Le Figaro has decided to give more room to French Economy Minister Emmanuel Macron than to Glucksmann. And its website reports that a planned attack on the military in the southern French port of Toulon was avoided at the end of October.

La Croix dedicates quite a long article to the fact that the French Senate has amended a bill to loosen constraints on advertising wine in France to facilitate wine tourism.

The National Cancer Institute has attacked the change, saying that it would weaken the Loi Evin on alcohol and tobacco and enable these particular industries to thrive even more, thanks to massive advertising.

Interestingly, Libération also has a piece on that Loi Evin debate but  it's all about neutral cigarette packs.

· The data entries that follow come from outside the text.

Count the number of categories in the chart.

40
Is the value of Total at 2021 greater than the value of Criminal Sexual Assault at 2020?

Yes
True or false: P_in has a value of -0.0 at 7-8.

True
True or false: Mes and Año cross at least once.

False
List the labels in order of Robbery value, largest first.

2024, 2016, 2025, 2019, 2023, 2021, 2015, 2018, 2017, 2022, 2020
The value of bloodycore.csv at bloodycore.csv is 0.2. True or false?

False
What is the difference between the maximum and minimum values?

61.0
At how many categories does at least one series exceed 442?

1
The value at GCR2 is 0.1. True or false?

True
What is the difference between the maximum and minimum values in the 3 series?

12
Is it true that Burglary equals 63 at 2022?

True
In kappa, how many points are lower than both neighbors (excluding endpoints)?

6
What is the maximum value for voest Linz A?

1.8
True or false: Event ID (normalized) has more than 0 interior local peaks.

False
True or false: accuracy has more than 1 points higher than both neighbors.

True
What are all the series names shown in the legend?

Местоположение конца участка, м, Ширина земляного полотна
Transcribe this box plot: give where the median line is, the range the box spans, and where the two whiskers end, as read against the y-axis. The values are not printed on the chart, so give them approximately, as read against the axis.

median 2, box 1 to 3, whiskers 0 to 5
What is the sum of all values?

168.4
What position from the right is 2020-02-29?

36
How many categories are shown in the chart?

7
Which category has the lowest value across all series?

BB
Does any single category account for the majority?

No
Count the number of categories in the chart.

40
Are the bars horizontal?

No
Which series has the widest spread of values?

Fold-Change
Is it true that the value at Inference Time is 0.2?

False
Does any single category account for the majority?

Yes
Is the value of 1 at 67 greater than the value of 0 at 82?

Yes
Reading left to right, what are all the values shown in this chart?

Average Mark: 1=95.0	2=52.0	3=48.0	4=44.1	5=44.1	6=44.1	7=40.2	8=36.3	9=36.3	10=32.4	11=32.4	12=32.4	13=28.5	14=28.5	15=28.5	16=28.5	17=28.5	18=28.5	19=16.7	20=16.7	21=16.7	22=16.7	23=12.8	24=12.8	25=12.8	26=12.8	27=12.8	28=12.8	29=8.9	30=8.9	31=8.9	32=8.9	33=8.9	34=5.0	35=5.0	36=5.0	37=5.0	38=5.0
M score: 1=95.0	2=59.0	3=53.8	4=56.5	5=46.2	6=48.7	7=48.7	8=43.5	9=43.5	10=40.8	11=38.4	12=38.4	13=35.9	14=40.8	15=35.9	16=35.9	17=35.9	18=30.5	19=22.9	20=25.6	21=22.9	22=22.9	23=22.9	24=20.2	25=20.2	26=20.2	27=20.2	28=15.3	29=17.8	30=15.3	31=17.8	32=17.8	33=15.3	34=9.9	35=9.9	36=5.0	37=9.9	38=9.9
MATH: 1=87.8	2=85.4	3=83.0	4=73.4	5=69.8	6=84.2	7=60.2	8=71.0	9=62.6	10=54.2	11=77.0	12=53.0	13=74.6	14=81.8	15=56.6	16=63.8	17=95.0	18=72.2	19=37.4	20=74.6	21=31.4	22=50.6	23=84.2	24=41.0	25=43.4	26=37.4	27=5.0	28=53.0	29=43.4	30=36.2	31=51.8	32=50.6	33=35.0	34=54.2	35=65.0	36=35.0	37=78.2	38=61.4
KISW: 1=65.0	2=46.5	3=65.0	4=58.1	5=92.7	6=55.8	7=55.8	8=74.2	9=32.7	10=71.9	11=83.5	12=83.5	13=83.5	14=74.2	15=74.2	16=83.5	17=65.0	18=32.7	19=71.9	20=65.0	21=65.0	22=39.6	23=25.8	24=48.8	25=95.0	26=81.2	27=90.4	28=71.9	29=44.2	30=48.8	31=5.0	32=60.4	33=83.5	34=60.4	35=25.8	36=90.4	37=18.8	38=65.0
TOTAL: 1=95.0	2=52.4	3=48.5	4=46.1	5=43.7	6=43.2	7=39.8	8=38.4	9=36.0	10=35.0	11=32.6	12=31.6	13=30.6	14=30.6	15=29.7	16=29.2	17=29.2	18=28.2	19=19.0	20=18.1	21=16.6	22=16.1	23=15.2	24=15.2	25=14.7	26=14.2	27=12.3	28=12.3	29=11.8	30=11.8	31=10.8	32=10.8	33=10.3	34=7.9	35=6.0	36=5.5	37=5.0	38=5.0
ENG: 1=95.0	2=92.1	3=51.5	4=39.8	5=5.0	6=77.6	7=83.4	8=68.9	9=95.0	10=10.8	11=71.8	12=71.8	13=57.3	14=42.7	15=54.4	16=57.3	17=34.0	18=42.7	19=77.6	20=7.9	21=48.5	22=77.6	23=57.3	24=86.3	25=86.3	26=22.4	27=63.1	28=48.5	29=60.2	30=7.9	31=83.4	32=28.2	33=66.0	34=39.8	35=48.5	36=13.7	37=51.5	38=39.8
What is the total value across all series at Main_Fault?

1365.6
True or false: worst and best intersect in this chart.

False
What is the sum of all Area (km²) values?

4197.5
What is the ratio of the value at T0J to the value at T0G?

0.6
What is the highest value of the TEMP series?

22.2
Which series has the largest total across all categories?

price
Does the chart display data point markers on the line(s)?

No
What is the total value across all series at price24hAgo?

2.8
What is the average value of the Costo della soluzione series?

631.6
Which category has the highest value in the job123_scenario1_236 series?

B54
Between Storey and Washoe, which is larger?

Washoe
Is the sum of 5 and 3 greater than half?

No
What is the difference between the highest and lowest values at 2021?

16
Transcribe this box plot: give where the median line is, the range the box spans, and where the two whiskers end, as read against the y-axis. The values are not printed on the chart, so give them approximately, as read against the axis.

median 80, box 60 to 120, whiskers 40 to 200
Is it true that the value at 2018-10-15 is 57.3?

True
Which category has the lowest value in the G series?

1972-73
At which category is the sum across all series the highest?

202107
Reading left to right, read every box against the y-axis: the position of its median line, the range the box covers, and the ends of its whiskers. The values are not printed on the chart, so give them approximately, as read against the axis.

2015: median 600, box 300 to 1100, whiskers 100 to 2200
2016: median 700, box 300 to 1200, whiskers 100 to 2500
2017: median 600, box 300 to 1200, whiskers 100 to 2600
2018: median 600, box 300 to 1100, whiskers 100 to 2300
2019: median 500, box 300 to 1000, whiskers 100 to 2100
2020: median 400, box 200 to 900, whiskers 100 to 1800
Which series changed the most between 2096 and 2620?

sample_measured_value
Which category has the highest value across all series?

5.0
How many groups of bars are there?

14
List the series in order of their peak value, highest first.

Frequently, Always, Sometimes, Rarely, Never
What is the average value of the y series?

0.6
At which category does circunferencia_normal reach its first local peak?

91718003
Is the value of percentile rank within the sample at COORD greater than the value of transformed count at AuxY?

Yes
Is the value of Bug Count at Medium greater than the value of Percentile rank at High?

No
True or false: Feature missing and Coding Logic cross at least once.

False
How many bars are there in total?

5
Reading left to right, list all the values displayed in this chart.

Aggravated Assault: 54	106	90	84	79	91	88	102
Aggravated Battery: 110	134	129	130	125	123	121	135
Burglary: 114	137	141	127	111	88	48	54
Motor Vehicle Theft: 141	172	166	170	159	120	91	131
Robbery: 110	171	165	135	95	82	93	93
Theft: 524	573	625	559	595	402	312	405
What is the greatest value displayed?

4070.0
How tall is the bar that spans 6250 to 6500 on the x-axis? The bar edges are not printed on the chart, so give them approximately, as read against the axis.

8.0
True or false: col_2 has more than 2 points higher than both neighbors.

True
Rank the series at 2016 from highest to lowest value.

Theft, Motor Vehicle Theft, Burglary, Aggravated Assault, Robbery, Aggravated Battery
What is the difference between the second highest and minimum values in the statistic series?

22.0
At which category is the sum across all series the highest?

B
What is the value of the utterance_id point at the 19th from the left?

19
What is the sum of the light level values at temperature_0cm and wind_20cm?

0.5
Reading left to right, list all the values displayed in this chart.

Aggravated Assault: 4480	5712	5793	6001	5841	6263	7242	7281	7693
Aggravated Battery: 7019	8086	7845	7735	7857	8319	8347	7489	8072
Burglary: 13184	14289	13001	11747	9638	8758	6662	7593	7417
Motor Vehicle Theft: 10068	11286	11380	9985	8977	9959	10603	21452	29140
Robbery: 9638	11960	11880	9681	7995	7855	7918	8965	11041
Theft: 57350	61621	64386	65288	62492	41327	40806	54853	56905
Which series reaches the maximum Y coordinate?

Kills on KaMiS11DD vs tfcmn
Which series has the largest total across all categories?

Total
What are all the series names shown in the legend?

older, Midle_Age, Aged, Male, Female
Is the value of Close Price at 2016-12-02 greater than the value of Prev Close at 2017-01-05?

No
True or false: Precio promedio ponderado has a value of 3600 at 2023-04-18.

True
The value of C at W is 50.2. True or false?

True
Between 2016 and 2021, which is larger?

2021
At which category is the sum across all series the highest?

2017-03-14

L'Humanité however decided to go with the Malta summit, calling European leaders "dictators" trying to control people who arrive on the continent. The paper points an accusing finger to the fact that the EU and several African heads of states are gathering under the pretext of "support for development and cooperation" but that the EU's real aim is to assert its  "domination" over migrants and refugees.

The paper also has several articles regarding climate change, one in particular about food and El Nino, the phenomenon that alters weather patterns and is very strong this year. This month, the price of sugar has increased over 17 per cent and that of palm oil six per cent. This is apparently only the beginning, the article explains. Corn and rice will follow if droughts in several parts of the world continue.